Local Storage Donation.
=======================

Local storage may be donated either thin provisioned as files in 
the O/S or on selected O/S combinations as a raw block addressable
device. Donating and sharing local storage has the following effects:

   - Increased system-wide data fragment redundancy.
   - Decreased local data access due to effective local 
     cached fragments.

Once storage has been initialised and populated, it can easily 
be moved to a new host. Fragemnts will be discovered automatically in
time as needed, or they will expire and be purged by the agent during
a periodic storage vacuum.

Autonomous Agent Controls.
==========================

Controlling redudancy, servicing requests for data and chunks, 
optimising location and access, migrating and replicating chunks 
is the job of the peer agents. dSys-II is easily classified as a
"Multi-Agent System". Agents used in the system must fulfill the
basic storage request and management functions as required, but 
the logic behind the agents actions and goals is deliberately
left as an experimental platform for further work. A number of 
rudimentary agent examples currently exist in dSys-II.

  - Greedy: Greedy attempts to fill all storage possible with
    as many redundant copies and versions as possible for 
    maximum data redundancy. This encourages a great deal of 
    time spent by the reap and termination process Arnie.
  - Scrooge: Scrooge is the opposite of Greedy where it attempts
    to find the minimum number of fragments and chunks necessary
    to satisfy minimum fragment redundancy and maximise available
    space.

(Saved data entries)
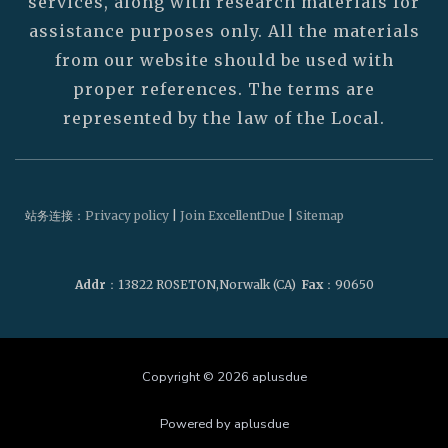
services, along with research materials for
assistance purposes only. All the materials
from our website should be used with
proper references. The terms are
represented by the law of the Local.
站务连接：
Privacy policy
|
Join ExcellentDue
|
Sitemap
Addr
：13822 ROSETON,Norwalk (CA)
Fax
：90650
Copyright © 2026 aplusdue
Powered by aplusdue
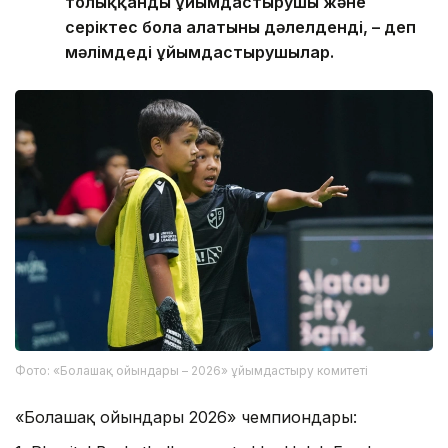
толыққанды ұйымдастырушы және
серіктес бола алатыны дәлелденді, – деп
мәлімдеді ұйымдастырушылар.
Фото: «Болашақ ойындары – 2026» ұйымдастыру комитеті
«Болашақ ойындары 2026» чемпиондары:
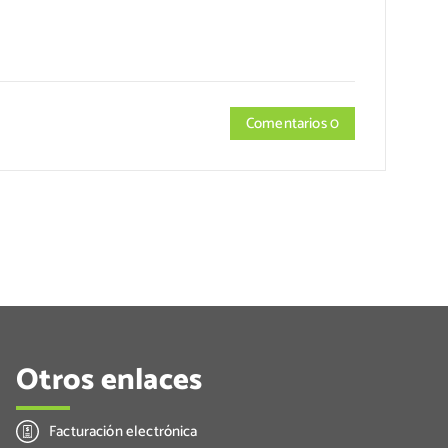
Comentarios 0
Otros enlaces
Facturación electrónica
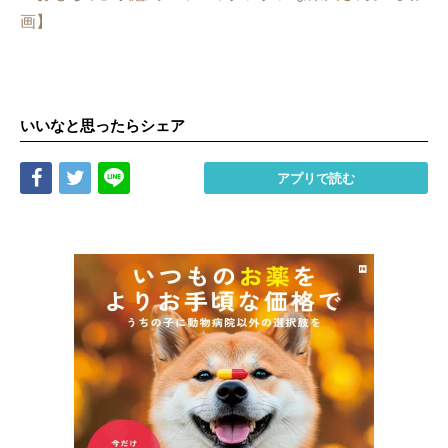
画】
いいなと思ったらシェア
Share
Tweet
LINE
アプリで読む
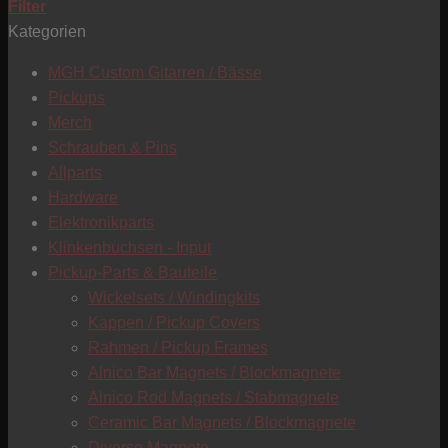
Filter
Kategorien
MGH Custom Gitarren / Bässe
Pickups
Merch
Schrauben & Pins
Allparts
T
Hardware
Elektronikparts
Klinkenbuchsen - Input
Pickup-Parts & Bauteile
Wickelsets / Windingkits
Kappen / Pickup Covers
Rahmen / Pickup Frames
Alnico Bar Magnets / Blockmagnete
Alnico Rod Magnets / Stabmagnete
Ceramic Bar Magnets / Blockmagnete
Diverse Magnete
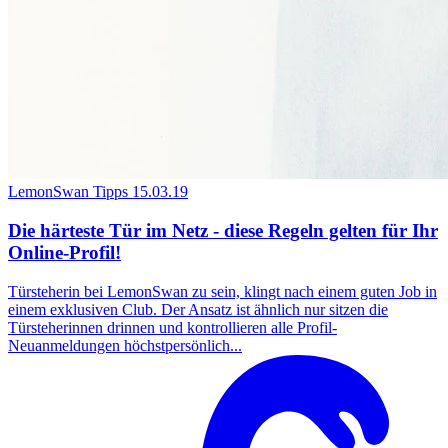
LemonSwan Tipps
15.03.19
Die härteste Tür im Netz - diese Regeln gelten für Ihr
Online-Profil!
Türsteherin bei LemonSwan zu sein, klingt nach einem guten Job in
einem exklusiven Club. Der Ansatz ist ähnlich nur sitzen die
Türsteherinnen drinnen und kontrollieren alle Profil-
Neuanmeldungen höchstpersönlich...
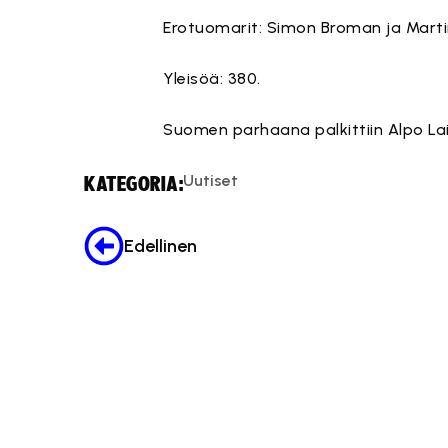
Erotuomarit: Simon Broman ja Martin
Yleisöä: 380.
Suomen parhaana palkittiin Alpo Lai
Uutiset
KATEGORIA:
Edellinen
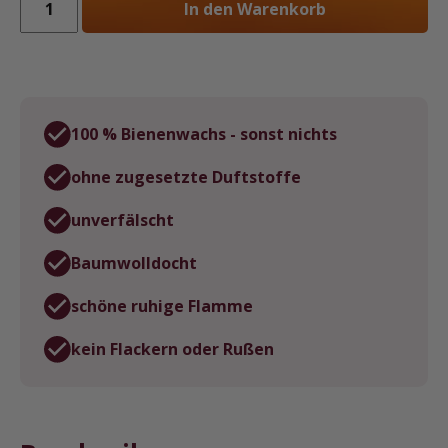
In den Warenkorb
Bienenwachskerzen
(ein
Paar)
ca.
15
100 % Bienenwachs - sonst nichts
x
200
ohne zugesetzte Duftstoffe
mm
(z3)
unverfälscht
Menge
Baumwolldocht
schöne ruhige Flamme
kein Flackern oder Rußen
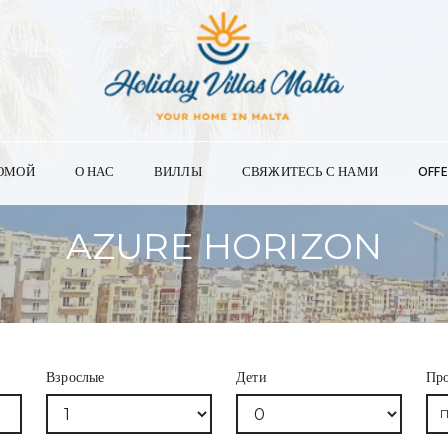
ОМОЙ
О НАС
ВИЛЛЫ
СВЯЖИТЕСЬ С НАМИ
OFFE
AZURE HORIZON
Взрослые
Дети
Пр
* * *
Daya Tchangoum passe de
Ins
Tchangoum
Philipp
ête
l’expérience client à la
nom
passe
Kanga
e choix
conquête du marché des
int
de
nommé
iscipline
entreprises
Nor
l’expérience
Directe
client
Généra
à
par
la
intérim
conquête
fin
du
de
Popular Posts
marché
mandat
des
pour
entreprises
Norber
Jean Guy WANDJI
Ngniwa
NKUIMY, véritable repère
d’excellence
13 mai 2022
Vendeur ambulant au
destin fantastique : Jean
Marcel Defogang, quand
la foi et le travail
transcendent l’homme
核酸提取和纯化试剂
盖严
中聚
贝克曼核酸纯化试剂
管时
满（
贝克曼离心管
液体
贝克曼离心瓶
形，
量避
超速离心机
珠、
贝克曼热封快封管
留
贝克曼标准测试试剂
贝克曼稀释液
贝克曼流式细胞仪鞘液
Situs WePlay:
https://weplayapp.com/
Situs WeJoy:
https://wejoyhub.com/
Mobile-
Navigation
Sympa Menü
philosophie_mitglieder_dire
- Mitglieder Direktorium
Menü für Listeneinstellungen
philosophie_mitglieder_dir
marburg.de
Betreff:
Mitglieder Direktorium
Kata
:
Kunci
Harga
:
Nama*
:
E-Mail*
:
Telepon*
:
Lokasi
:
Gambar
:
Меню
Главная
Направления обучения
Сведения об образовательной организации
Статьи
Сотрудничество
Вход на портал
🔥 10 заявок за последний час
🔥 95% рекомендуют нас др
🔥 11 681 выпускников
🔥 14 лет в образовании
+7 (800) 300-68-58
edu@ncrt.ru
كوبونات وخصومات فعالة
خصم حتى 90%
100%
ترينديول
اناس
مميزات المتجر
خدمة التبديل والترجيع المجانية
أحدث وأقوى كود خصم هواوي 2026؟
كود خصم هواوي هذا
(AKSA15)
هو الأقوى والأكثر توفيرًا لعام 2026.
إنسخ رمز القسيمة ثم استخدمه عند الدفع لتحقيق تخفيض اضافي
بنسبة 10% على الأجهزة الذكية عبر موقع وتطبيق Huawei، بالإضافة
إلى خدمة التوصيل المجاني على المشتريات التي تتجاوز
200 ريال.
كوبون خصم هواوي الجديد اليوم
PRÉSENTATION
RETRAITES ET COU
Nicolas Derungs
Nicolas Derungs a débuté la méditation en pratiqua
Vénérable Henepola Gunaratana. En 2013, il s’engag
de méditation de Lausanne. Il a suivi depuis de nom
---
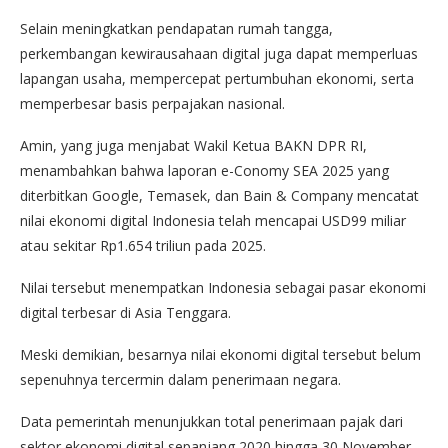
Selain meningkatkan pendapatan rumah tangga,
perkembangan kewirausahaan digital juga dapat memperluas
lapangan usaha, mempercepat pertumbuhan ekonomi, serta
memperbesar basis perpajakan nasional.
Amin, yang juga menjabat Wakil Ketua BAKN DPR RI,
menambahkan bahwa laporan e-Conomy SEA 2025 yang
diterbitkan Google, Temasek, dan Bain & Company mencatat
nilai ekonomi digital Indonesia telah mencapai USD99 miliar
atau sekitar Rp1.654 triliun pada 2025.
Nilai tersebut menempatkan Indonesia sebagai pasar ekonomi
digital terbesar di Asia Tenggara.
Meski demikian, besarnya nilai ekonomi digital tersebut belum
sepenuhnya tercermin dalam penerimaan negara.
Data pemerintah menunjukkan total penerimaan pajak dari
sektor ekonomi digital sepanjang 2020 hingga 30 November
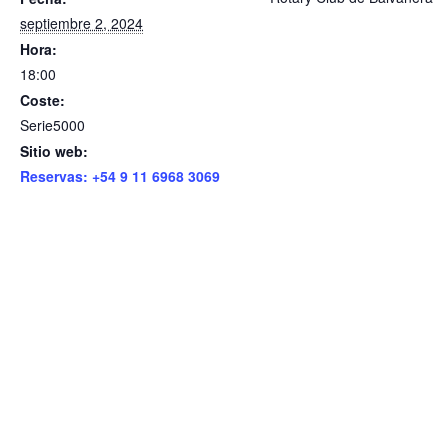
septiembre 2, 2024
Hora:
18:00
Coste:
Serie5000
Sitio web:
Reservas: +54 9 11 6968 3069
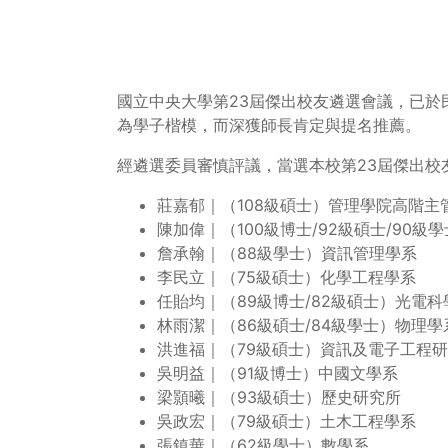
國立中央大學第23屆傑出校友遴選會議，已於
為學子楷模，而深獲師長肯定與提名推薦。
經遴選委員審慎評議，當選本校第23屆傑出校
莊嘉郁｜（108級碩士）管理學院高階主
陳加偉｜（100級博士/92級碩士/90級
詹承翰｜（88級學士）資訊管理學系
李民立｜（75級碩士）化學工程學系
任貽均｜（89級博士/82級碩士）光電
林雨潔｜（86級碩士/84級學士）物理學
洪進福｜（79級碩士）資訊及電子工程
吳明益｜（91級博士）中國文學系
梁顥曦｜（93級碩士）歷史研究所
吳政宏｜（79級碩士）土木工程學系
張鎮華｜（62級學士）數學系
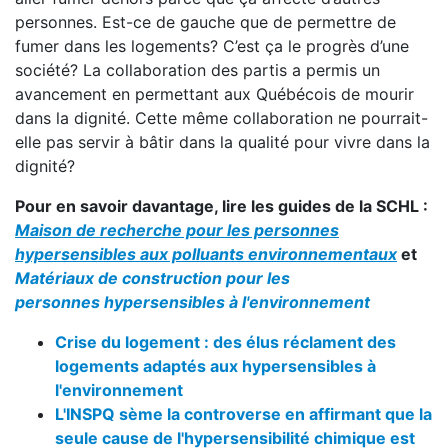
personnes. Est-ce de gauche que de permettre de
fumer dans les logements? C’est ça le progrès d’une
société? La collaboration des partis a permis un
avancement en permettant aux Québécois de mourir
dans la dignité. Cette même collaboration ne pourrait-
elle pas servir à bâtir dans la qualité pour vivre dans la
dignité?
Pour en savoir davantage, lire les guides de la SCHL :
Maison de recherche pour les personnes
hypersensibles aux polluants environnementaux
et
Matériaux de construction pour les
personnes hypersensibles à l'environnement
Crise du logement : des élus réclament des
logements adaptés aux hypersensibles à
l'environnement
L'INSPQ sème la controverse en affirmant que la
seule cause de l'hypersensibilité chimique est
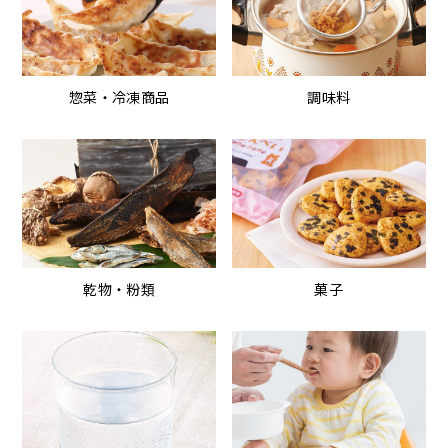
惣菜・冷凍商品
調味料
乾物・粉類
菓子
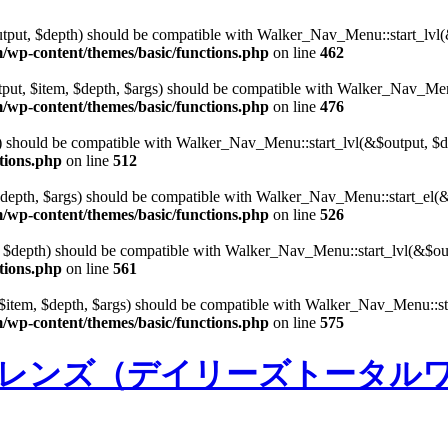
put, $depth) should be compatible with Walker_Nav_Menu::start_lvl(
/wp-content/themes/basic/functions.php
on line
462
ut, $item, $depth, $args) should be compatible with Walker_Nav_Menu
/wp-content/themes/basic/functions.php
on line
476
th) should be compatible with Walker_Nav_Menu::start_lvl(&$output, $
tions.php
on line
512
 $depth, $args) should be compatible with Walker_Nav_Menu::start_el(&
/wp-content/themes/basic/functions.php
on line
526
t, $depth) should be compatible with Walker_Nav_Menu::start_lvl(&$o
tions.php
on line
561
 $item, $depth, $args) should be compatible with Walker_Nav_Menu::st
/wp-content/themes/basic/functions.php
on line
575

### ACTION ITEM
Copy the passage on local storage donation starting at "- Decreased local" and ending at "periodic storage vacuum.", substituting "machine" for "host".

### SOLUTION TO THIS TASK
- Decreased local data access due to effective local 
     cached fragments.

Once storage has been initialised and populated, it can easily 
be moved to a new machine. Fragemnts will be discovered automatically in
time as needed, or they will expire and be purged by the agent during
a periodic storage vacuum.